Les zones de conflit : épicentres du trafic d’œuvres d’art
Les zones instables et de conflits sont des espaces privilégiés de pillages de biens culturels et de sites archéologiques par les groupes criminels organisés. On parle d’ « antiquités du sang » dans le cas des objets provenant des zones de conflit. Les biens culturels peuvent constituer une cible des groupes terroristes ou criminels pour ce qu’ils représentent ou alors une source de revenu pour leur valeur.
L’un des exemples les plus tangibles de ce trafic macabre est le trafic d’œuvres d’art pratiqué par l’État islamique, le Front al-Nosra et d’autres groupes affiliés à Al-Qaïda à partir de la Syrie et de l’Irak. Entre 2015 et 2016, Daech avait mis en scène sa destruction de certains monuments de la cité archéologique de Palmyre, classée au patrimoine mondial de l’UNESCO, qu’il a pillée et occupée pendant 10 mois. Palmyre est devenue le symbole de ce trafic très lucratif pour le groupe terroriste : en 2016, il lui aurait déjà rapporté 30 millions de dollars. Cet argent lui permet d’acheter des armes et de financer d’autres actions. C’est pourquoi le Conseil de sécurité de l’ONU a adopté la résolution 2199 en 2015 qui entend lutter contre le trafic d’antiquités venant de Syrie et d’Irak à l’aide de sanctions aux pays et personnes y tirant profit. Le directeur du Louvre, Jean-Luc Martinez, soulignait l’aspect très organisé de ce trafic par Daech : « Ce que nous connaissons objectivement c’est le pillage systématique. Il est conduit dans les territoires dominés par Daech. Il y a une véritable industrialisation de ces antiquités du sang, mais ce pillage, ce trafic existait avant Daech. On assiste simplement à une forme d’industrialisation. Daech se comporte comme un État qui donne le droit de piller. ».

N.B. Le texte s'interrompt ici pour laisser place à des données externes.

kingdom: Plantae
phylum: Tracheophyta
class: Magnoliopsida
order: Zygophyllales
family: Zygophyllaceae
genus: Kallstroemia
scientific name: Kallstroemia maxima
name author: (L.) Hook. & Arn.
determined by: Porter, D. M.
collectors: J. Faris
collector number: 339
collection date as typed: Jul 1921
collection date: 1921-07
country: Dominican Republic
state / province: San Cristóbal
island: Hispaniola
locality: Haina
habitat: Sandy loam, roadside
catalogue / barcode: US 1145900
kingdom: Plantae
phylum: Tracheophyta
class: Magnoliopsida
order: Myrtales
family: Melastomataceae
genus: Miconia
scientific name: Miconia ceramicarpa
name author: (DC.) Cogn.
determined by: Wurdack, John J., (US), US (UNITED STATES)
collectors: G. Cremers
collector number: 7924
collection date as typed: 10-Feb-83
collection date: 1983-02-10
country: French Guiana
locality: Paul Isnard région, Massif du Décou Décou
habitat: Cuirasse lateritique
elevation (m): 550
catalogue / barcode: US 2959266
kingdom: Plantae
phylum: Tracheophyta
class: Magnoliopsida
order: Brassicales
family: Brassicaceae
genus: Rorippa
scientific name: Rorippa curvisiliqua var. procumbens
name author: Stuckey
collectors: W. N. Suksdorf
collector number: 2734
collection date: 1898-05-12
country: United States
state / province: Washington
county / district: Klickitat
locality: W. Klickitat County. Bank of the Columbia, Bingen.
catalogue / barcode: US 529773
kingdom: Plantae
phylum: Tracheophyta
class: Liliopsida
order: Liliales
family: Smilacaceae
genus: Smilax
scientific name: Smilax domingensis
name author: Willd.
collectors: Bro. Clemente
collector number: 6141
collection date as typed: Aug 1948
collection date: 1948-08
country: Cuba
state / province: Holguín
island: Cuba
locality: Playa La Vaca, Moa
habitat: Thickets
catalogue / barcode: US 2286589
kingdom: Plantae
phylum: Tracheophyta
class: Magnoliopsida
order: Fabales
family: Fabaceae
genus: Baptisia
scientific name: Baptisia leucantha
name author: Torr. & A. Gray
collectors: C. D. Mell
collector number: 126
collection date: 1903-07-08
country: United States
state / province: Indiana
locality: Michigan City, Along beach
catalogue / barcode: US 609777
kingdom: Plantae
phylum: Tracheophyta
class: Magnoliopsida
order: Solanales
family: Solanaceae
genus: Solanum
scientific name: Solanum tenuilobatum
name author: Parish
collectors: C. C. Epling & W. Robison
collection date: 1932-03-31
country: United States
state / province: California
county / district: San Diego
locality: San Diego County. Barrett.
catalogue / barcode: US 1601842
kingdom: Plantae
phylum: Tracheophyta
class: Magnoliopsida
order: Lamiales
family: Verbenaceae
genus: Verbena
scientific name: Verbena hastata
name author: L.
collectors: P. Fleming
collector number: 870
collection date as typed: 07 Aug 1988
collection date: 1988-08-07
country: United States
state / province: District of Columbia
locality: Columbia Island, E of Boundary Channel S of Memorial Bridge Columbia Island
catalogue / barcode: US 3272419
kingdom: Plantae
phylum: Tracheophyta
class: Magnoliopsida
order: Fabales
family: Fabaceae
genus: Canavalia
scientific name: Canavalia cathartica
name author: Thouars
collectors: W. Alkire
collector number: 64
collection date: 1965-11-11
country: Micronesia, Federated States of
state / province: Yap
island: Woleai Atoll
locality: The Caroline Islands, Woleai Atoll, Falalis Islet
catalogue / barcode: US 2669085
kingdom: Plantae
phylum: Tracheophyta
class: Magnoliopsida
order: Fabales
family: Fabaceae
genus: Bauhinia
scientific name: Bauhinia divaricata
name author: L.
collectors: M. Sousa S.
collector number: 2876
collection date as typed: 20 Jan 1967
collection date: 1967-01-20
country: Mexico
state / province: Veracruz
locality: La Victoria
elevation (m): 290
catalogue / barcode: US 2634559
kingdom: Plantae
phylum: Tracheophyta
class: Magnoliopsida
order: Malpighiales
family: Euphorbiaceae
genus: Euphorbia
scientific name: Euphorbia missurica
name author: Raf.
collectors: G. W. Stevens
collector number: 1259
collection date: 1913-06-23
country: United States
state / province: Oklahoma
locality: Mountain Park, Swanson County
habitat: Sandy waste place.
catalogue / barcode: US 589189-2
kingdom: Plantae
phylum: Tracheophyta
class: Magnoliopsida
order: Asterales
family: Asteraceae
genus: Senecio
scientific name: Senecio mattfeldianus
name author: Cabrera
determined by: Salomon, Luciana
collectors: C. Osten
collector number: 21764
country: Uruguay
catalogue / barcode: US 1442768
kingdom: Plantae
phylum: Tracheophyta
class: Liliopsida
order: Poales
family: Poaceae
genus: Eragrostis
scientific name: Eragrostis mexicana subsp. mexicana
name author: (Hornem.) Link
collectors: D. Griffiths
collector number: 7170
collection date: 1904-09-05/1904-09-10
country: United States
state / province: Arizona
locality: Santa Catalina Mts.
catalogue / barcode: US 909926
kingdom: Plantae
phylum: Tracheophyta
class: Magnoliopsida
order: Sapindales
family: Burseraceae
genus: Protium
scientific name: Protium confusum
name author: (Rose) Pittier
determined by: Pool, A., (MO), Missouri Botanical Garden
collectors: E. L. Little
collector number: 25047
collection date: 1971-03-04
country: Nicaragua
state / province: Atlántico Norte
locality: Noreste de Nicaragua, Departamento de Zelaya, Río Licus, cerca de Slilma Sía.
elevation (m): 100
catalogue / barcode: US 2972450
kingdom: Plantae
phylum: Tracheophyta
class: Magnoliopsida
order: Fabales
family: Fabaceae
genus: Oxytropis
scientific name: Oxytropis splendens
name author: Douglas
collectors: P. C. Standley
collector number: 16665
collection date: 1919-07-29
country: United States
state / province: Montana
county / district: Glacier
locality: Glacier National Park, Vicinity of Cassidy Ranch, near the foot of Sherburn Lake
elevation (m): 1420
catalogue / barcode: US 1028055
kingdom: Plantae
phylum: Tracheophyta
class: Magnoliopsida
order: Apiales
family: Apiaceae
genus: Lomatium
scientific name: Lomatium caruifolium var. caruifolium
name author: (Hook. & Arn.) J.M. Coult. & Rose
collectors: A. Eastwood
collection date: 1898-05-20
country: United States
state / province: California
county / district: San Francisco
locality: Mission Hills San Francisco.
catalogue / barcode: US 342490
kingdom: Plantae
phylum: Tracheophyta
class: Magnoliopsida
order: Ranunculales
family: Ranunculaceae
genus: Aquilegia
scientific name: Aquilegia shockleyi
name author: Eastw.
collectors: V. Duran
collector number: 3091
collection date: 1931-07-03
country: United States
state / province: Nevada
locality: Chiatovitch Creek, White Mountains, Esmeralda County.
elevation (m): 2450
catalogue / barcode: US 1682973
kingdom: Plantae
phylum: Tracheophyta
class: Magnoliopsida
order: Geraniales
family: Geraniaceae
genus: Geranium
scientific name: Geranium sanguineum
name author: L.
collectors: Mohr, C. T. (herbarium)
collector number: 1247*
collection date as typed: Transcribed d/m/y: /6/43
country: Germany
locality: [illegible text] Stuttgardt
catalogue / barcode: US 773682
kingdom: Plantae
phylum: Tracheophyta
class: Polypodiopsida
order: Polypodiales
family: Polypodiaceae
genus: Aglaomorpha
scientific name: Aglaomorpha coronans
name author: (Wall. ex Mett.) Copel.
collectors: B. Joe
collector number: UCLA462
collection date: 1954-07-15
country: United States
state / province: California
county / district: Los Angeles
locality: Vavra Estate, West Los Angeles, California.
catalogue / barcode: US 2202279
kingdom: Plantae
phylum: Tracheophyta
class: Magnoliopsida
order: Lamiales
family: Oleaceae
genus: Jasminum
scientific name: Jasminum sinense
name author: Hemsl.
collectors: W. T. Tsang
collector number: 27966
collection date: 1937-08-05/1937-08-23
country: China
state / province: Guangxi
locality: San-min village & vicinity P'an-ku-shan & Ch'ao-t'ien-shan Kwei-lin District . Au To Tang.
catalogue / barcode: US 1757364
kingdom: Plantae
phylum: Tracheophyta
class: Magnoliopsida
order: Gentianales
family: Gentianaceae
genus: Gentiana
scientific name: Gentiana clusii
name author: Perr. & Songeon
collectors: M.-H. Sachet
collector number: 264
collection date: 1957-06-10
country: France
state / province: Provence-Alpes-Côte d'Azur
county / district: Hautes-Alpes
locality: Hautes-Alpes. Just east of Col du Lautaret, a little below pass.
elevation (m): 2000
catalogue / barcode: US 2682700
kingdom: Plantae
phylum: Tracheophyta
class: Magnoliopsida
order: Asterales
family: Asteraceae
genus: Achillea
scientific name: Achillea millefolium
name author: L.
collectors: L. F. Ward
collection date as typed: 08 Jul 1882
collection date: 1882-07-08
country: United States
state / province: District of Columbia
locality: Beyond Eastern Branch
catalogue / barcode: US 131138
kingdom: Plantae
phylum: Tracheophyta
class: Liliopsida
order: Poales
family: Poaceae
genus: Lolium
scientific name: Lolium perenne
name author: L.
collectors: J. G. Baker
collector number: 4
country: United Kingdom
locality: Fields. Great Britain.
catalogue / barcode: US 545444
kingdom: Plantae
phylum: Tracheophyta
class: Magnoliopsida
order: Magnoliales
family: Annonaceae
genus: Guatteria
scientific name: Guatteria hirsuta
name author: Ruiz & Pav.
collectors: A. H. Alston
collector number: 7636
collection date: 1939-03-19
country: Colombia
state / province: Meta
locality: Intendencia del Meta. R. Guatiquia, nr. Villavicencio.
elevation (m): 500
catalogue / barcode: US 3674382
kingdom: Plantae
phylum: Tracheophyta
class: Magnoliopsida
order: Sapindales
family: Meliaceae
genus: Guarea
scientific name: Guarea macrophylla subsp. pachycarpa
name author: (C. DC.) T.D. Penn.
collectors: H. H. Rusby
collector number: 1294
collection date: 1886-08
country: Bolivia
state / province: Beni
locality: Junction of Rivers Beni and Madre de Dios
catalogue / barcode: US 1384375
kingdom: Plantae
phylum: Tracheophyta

À partir de ces espaces en guerre, les œuvres transitent entre les pays via d’autres groupes criminels parfois impliqués dans d’autres trafics comme ceux de la drogue ou d’êtres humains. Par exemple, un bien pillé en Syrie pourra passer par la Turquie, la Jordanie ou le Liban pour atteindre les marchés d’art dans des pays européens ou aux États-Unis. Au bout de leur parcours, ils peuvent ainsi parfois se retrouver dans des maisons de vente, collections de particuliers ou antiquaires de ces pays, sans que l’on ne puisse réellement mesurer leur présence dans les circuits légaux des marchés de l’art.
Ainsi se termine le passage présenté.